Pengacara bantah Anggoro disebut melarikan diri



JAKARTA. Tersangka kasus dugaan pemberian suap terkait proyek Sistem Komunikasi Radior Terpadu (SKRT) di Kementerian Kehutanan Anggoro Wodjojo, melalui kuasa hukumnya Tomson Situmeang membantah melarikan diri terkait kasus yang menjeratnya tersebut.

Sejak 2009 ditetapkan sebagai tersangka, Komisi Pemberantasan Korupsi (KPK) baru berhasil menangkap Anggoro pada Rabu (29/1) lalu.

"Itu manusiawi. Dia bukan lari. Ini klarifikasi bukan lari," kata Tomson kepada wartawan di Kantor KPK, Jakarta, Senin (3/2).

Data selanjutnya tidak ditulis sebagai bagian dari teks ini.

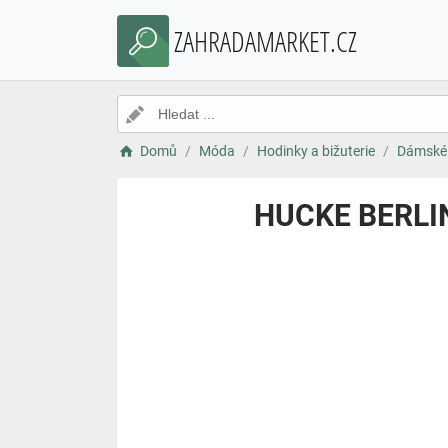
ZAHRADAMARKET.CZ
Domů
Móda
Hodinky a bižuterie
Dámské 
HUCKE BERLIN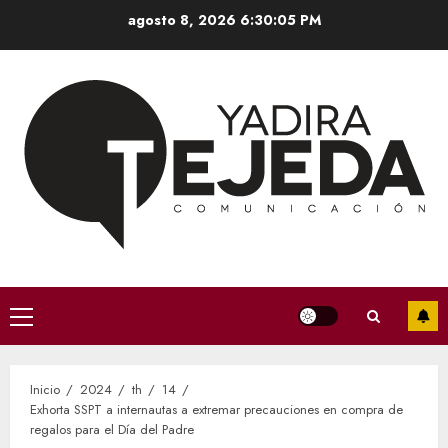
Saltar
agosto 8, 2026
6:30:06 PM
al
contenido
Menú
principal
Inicio
2024
th
14
Exhorta SSPT a internautas a extremar precauciones en compra de
regalos para el Día del Padre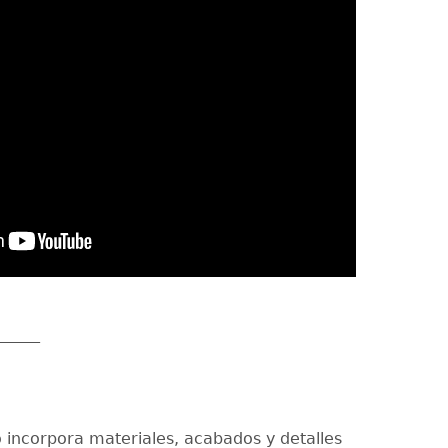
_____
incorpora materiales, acabados y detalles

Tomson menjelaskan, pada saat penggeledahan di perusahaan milik Anggoro, PT Masaro Radiokom pada 29 Juli 2008 silam, kliennya sedang tak berada di Indonesia.

Anggoro, kata Tomson, sejak 26 Juli 2008 telah berada di Singapura. "Dia tanggal 26 juli berada di Singapura mengantar istrinya berobat. Tanggal 29 ada penggeledahan dia kaget," ujar Tomson.

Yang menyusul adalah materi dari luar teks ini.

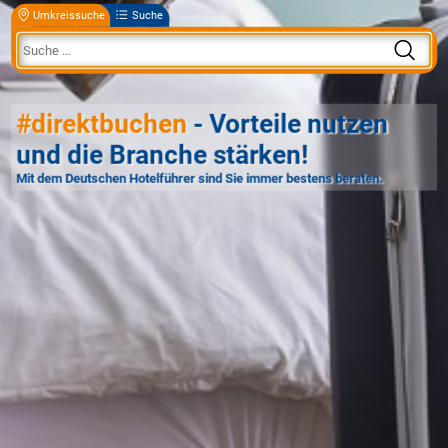
Umkreissuche
Suche
#direktbuchen
- Vorteile nutzen
und die Branche stärken!
Mit dem Deutschen Hotelführer sind Sie immer bestens beraten.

Menurut Tomson, kala itu penggeledahan yang dilakukan KPK terkait kasus korupsi Tanjung Api-Api. Menurutnya, Anggoro merasa penggeledahan tersebut tak ada kaitannya dengan dia dan PT Masaro Radiokom.

Oleh karena itu, Anggoro berdiam di Singapura sambil menunggu perkembangan dari penggeledahan tersebut. Kemudian, pada 22 Agustus 2008, KPK melakukan pencegahan terhadap Anggoro.

"Tiba-tiba dia dicegah pada Agustus (2008). Setelah dicegah dia enggak pulang lagi. 'Saya kalau pulang enggak bisa pulang lagi'," kata Tomson sambil menirukan ucapan Anggoro.

Sebelumnya, Wakil Ketua KPK Bambang Widjojanto menjelaskan bahwa pihaknya telah menetapkan Anggoro sebagai tersangka dalam kasus tersebut melalui Surat Perintah Penyidikan (Sprindik) tanggal 19 Juni 2009. Kemudian KPK melakukan pemanggilan pertama pada 26 Juni 2009 dan pemanggilan kedua tanggal 29 Juni 2009. Namun Anggoro mangkir dari kedua pemeriksaan tersebut.

"Kemudian ditetapkan dalam DPO (Daftar Pencarian Orang) tanggal 17 Juli 2009. Dan sejak saat itu KPK terus melakukan pelacakan terhadap tersanka AW (Anggoro Widjojo)," kata Bambang kepada wartawan, Kamis (30/1) malam.

Terkait kasus tersebut, PT Masaro Radiokom merupakan rekanan Departemen Kehutanan dalam pengadaan SKRT yang telah berjalan lama. Pada pengadaan 2007, PT Masaro melalui Anggoro diduga melakukan pendekatan dan memberikan fee kepada pejabat di Departemen Kehutanan untukĀ  meloloskan pengajuan anggaran revitalisasi SKRT.

Selanjutnya, Departemen Kehutanan juga mengajukan usulan persetujuan pagu anggaran untuk 69 program gerakan revitalisasi hutan.

Dari 69 program tersebut, di dalamnya terdapat program revitalisasi SKRT yang nilainya mencapai Rp 180 miliar. Kemudian, usulan tersebut pun diajukan kepada Komisi IV DPR RI.

"Diduga, Anggoro juga sudah memberikan sejumlah uang kepada anggota DPR RI Komisi IV selain pejabat Departemen Kehutanan," kata Bambang.